Series | Page 4 of 5 | Performance Space New York

Stages Series (Sep – Jan 2020)

What happens if we engage positions that have historically been excluded from the Western stage and invite artists to initiate unique community gatherings, intimate one-to-one exchanges, parties, and dinners? What happens if we let go of the traditional stage entirely?
 
For the Stages Series, Performance Space New York invites artists to move away from the proscenium mode, and to look beyond the stage as a delineated elevation for a chosen public. We are calling for a rethinking of the dominant form and aesthetics which have informed the stage for centuries. We will create space to experience works that decenter critique in favor of ritual and community.
 
We are interested in performance as a “doing” towards the future, performance as a process of identifying more generous platforms, performance as a means of digging deep within ourselves and taking the temperature of the world today.
 
Finally, the Stages Series is an attempt to slow down, to take stock of where we are, and ultimately, where we hope to be as a community.
 
Let us be ready to let go.

No Series (Jan – May 2019)

From January through May you are invited to join artists and activists who locate power and creativity in refusal.
 
No to the expectation to perform.
No to being representable.
No to fixed identities.
No to being exhausted.
No to being normalized.
No to having to relate to the dominant culture.
No to the capitalist yes.
No to constantly having to say no.
 
Yes to being together.
Yes to caring for each other.
Yes to making something out of nothing.
 

Posthuman Series (Sep – Dec 2018)

Through December you are invited to join artists in exploring worlds that extend beyond human perspective.
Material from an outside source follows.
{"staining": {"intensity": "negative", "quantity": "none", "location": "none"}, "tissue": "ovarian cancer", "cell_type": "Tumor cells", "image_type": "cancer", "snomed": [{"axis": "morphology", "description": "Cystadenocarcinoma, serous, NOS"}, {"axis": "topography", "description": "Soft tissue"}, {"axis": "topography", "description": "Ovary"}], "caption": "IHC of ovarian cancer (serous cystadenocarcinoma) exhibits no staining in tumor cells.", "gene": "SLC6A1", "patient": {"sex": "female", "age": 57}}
Rather than positioning human consciousness as the primary source and content of all art making, the contributions to the Posthuman Series often blur distinction between ‘the human’ and its other: namely nature, technology, animals, and gods.
 
In light of dramatic technological and scientific developments such as artificial intelligence and genetic engineering, the idea of an autonomous human being with agency over the world is rapidly becoming obsolete. Furthermore, as an invention of Renaissance humanism, the classification ‘human’ has implicitly always been reserved for white heterosexual men, and has therefore rationalized the exclusion and oppression of those who don’t fit into that narrow category.
 
Theater and performance are by definition anthropocentric. Shakespeare has been lauded as the inventor of the human, and we go to the theater to watch human bodies perform, reflecting our own humanity back to us from the stage. In that respect the Posthuman Series envisions an alternative space for a theater that reacts to the changes of its time by challenging the very idea it is based on—the human—and embraces the nonhuman, alien, and unexpected.

Focus on Kathy Acker

Avant-garde writer, punk poet, fashion icon, misfit. Few artists embody the radical and uncompromising attitude of the artistic era Performance Space New York emerged from more than Kathy Acker. As part of the East Village Series, we cast a focus on the life and work of the iconic writer who died twenty years ago, and whose deep and often-unacknowledged influence calls for reassessment.

Coil 2018

Since 2006, Coil has presented works from the world’s most exhilarating and thought-provoking performers and interdisciplinary artists. Between January 10–February 4, 6 projects mark both the first performances in the newly renovated spaces at 150 1st Avenue.